REQUIRED TASKS —
1. In the forum thread about running BLOOM locally, how long does generation take per token on the desktop computer that uses only the CPU?
2. Write the next reply in the forum thread about running BLOOM locally, following on from its last message.

TEXT PROVIDED —
****

Prerequisite to run bloom locally?

Can any one tell me, how much ram, gpu ram, and disk space is required to run bloom locally. I have tried to run ir and it has downloaded 180gb of data and still its in download process. so if it finish what are chances to run it locally?
I have rtx 3070

I didn’t have a chance to try it yet, but I’ve read in the official Slack channel that it requires something like 8*80GB A100 or 16*40GB A100 to perform inference locally.

And according to the “how to use” section from the model card you should not only have transformers installed but also the accelerate library.

PS: Check out this quantized version of BLOOM if the original model doesn’t fit in your hardware.

You can run it on less than this, as long as you have enough disk space (and plenty of time to wait) as Accelerate automatically offloads weights on the CPU if there is no more space on the GPU, and then on the disk if there is no more CPU RAM.

For your reference, I can run on 8*48GB A6000 GPU to perform inference locally, using Accelerate package. Also wondering if there is a way to distribute model layers on two machines.

In case it helps, I wrote a blog post that shows how to run BLOOM (176B largest version) on a desktop computer, even if you don’t have a GPU. In my computer (i5 11gen, 16GB RAM, 1TB SSD Samsung 980 pro), the generation takes 3 minutes per token using only the CPU, which is a little slow but manageable. See the blog post link below.

1 Like

That’s really nice accelerate is enabling that!
But I wonder how compatible it is with slurm ?
I tried to load bloom on a single node with 1 gpu in the Jean Zay cluster, but model loading was killed because of out-of-memory:
“slurmstepd: error: Detected 1 oom-kill event(s) in StepId=992739.batch. Some of your processes may have been killed by the cgroup out-of-memory handler.”

****

RECORDS —

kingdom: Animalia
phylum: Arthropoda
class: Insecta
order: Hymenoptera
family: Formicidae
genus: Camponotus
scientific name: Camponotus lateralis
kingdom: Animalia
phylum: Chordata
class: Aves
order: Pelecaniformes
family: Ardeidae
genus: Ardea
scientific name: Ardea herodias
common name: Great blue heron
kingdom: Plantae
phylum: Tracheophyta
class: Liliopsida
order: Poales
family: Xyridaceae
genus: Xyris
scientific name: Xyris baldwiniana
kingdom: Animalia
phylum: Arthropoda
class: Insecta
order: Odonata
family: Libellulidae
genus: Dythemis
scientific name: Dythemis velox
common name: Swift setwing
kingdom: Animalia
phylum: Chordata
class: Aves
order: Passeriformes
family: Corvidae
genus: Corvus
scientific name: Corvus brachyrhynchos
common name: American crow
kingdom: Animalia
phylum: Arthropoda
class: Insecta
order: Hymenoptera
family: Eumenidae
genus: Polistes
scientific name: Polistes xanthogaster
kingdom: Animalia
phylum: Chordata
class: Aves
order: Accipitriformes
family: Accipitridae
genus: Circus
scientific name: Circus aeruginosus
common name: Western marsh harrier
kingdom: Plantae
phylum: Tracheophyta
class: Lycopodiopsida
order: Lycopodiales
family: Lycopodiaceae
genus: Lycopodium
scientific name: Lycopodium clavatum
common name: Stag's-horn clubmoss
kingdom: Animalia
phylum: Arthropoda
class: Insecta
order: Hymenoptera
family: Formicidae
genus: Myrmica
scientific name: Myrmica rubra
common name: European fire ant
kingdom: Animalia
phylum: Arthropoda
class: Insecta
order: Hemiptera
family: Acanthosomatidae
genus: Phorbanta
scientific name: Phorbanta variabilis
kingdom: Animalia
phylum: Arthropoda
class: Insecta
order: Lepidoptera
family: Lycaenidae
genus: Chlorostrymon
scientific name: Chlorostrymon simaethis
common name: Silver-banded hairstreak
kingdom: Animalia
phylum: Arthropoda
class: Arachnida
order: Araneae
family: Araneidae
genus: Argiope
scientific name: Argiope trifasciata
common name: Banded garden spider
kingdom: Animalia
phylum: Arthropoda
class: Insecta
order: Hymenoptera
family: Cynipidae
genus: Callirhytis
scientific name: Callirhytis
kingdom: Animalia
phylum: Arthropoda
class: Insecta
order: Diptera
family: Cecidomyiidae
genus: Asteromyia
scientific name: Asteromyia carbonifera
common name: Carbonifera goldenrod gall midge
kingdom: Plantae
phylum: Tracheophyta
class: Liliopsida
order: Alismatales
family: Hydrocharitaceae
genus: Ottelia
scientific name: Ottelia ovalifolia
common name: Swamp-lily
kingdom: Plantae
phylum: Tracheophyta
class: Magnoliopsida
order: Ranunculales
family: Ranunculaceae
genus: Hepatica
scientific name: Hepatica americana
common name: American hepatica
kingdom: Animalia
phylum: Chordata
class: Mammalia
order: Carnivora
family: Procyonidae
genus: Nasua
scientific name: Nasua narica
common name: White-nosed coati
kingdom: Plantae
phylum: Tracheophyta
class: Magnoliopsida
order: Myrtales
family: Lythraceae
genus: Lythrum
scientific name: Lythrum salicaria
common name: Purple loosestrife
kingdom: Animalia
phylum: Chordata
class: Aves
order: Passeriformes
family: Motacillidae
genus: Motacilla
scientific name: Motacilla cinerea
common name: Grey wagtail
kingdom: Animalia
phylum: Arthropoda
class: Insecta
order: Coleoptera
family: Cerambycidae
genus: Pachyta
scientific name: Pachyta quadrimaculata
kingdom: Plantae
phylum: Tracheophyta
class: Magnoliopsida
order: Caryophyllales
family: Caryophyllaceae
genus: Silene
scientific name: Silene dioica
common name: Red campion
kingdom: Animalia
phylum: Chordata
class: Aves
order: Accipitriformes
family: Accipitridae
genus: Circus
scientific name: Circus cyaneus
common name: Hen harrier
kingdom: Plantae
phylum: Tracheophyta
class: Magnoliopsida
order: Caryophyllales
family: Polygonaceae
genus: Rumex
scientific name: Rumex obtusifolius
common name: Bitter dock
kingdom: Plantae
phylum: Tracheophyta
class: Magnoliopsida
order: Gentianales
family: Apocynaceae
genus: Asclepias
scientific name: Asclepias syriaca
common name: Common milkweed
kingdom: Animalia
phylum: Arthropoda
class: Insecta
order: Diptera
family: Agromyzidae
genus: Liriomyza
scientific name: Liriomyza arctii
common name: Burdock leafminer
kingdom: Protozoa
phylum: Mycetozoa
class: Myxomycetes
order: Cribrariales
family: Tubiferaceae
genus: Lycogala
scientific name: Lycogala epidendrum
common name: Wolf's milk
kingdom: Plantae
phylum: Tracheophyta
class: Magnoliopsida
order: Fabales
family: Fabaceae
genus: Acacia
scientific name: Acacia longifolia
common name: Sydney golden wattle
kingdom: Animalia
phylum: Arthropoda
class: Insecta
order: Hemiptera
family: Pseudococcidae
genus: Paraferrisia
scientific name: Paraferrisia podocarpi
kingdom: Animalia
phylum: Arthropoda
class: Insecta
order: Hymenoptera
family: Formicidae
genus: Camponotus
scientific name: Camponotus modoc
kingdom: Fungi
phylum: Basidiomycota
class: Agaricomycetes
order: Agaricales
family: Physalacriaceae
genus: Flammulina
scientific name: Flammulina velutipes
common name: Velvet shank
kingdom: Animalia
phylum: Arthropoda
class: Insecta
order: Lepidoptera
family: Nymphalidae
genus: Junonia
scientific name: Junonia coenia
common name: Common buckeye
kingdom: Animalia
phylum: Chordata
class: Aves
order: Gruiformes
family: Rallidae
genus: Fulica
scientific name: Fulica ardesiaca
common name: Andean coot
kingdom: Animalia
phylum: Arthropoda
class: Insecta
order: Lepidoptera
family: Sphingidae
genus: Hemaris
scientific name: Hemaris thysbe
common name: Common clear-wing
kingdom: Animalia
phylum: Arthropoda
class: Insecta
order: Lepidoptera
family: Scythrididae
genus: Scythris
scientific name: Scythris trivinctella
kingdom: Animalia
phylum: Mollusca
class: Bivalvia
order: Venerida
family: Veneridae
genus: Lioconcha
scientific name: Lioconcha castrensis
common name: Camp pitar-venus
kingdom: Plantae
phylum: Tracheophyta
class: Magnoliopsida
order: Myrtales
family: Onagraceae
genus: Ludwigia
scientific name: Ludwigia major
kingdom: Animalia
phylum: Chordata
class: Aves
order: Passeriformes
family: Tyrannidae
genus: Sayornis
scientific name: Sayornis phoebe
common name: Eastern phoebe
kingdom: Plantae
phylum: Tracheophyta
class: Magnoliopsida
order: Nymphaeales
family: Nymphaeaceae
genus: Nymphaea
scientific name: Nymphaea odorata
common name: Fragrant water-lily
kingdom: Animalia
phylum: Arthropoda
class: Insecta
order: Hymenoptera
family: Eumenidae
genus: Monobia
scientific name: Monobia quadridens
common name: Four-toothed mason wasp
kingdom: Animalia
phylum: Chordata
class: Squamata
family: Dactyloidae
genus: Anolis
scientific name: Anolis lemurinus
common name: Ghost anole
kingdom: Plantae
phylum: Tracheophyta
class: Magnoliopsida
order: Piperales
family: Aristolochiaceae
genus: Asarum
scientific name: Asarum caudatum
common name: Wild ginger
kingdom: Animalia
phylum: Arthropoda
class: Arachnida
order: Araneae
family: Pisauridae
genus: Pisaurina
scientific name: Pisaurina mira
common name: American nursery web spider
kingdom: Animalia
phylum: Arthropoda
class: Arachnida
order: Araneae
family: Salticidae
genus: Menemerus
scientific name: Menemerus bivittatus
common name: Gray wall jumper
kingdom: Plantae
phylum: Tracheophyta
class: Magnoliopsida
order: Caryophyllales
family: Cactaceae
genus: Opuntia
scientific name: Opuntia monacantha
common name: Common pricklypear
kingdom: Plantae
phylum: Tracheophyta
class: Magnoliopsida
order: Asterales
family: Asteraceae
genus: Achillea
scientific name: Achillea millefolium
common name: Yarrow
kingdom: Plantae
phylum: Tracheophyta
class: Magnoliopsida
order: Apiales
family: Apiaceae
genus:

****

ANSWERS FOR THE EXERCISE —
1. It takes 3 minutes per token.

2.
I was expecting accelerate to offload the model weights on disk when there’s not enough RAM, but slurm’s OOM detector killed it before!

Any idea about out to make accelerate work with slurm?
Thank you!

Sorry, my bad: that was because in this shared cluster, accelerate is looking at the full RAM available but Jean Zay environment is killing when one process on a shared node reaches some limit (I dont know exactly how much). So I had to set a limit to accelerate with:

max_memory_mapping = {"cpu": "24GB", 0:"14GB"}
mod = AutoModelForCausalLM.from_pretrained("/pathto/model", low_cpu_mem_usage=True, device_map="auto", offload_folder=offload_dir, max_memory=max_memory_mapping)

Then it works (although very slowly obviously…)

If I add enough ram to my system to load the whole 330 gig on ram how fast would a token take to generate do you think? A couple seconds, or will I just be completely cpu bound at that point? I’d be building a system from scratch primary for this purpose. But more then one higher end rtx card is out of my budget

Having enough RAM to hold the entire model would reduce the execution time; however, you would still be cpu bounded. I did a quick test and, once a BLOOM block is in RAM, my CPU (i5 11gen) takes in average 0.45 sec to run a forward pass on a single bloom block. Therefore, assuming the 70 blocks are already in RAM, you could expect around 70*0.45 sec = 31.5 sec per token.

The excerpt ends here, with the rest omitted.